Nessa história, por si só, curiosa, percebemos o drama a que Ron é submetido, não apenas por infiltrar-se na seita racista mais famosa e violenta da história do seu país, mas quando percebe as tonalidades do racismo. Ron até então só entendia o racismo quando exposto, caricato e explosivo como na organização da KKK, mas dolorosamente, após se envolver com uma militante do Panteras Negras, começa a ver nuances de opressão na instituição que trabalha, no olhar curioso do colega de trabalho, na fala do chefe.
A surpresa ainda é maior quando Flip, o policial branco ( e judeu!!!) percebe, ao entrar na seita, que a abordagem não seguia mais os moldes tão alarmantes e explícitos que esperava. Apesar de no interior serem abertamente racistas, organizarem atos violentos e desejarem tomar o mundo contra a conspiração judaica para acabar com os valores cristãos do branco ocidental, a metodologia da seita não era explícita para os de fora. A nova forma de se apresentarem era como mais tolerantes, como defensores de uma segregação “pacífica”, almejando com isso alcançar os altos lugares da política para defenderem os interesses do “nativo” branco americano.
Sim. Uma segregação pacífica; uma forma de neutralizar a imagem pesada de outrora, desejando o bem dos negros, com a condição de que esses ocupem os seus devidos lugares.
No diálogo que parece ser o mais importante da película, Ron conversa com seu colega de trabalho, e enquanto este explica para ele a nova metodologia da Klan, Ron indaga que aquilo não seria possível. Ninguém com aquela ideologia chegaria ao ponto de ter apreço político ou sequer ser ouvido.
Será?
Ao fim do filme, somos apresentados com comparações entre as falas supremacistas da ku klux klan e as passeatas dos orgulhosamente denominados de neonazistas em 2017 nos Eua. A passeata se apresentava como uma alternativa — como se fosse possível medir as causas — aos protestos da Black Lives Matter; julgaram-se como no direito de protestar pela causa do branco, do ocidental e do cristão.
O drama de Ron foi o de enxergar que as lutas não eram mais contra o estereótipo racista tão facilmente identificável, mas contra a normalização do absurdo travestido de tolerância. Em nome da divisão existencial que o fez enxergar além das divisões muito bem orquestradas pela política segregacionista do racismo norte-americano, Ron conseguiu sentir literalmente na pele que não conseguiria ser o super-herói que salvaria o racismo da polícia americana, mesmo, ao fim, conseguindo contornar as situações na instituição.

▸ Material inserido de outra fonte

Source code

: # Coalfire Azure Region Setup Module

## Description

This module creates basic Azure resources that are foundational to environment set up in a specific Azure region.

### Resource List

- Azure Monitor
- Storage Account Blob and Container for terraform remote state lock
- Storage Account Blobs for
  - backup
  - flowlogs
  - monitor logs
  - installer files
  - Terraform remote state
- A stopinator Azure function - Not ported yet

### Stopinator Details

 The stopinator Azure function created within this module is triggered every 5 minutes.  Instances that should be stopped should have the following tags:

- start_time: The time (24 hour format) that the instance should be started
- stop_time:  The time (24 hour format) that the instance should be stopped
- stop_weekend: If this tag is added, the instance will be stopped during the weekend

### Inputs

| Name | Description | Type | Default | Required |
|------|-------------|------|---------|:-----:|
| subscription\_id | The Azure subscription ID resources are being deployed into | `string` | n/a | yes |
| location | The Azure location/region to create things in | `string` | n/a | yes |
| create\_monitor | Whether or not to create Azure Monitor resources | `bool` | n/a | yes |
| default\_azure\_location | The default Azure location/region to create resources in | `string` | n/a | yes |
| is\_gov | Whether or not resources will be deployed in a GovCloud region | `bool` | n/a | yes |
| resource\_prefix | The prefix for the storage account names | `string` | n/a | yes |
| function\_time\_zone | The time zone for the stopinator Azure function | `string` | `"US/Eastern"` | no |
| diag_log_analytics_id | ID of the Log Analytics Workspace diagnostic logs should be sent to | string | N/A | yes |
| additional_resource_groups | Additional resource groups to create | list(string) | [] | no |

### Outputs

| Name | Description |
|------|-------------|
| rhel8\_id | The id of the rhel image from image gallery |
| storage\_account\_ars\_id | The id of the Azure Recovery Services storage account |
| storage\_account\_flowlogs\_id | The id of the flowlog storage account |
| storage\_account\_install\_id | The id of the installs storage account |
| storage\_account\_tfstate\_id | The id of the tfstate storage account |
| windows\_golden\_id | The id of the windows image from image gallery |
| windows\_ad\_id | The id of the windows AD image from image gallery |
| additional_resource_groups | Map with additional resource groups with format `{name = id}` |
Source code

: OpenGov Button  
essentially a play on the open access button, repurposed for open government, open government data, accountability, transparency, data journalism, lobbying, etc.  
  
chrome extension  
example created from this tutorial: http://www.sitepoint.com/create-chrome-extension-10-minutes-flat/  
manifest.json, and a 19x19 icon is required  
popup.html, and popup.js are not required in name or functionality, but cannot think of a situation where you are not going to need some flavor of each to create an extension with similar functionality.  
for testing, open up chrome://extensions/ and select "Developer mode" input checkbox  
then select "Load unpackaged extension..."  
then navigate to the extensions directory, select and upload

O buraco era mais embaixo.
Não era mais sobre as tochas acesas ou cruzes queimadas ou até as assustadoras roupas brancas, mas sobre a piadinha inofensiva de humor “negro”, o olhar julgador de quem não enxerga pretos em lugares de poder, a algema pra o negro que se mexe além do que “deveria” e porque não, a inofensiva e condescendente declaração do presidente dos estados unidos dizendo que “os dois lados estavam violentos” (sobre a tentativa de boicote e atentado de neonazistas em uma passeata antirracista) e que nem todos da passeata neonazista eram pessoas más.
O discurso da tolerância para o intolerável que fazia Ron Stallworth rir de incredulidade é o que mina com todas os fundamentos de humanidade que ainda resta na nossa civilização. É em nome de uma guerra contra inimigos invisíveis da conspiração anti valores cristãos, contra o“politicamente correto” que não deixa ninguém “brincar”; contra o‘extremismo’ que não permite os homens de serem machos, contra o vitimismo que não permite brancos se orgulharem de serem brancos, que os “inimigos” aparentemente novos, na verdade se revelam como as velhas caças para os poderosos caçadores.
Porque, na verdade, o maior objetivo do absurdo não é escancarar o ódio em cruzes ou tochas, mas sim o de nos fazer sentar num banco de praça e apertar suas mãos num gesto de profundo respeito ao simples, pitoresco e tradicional jeito de pensar do homem comum.
A grande questão é que a mão que apertamos ainda está suja de sangue.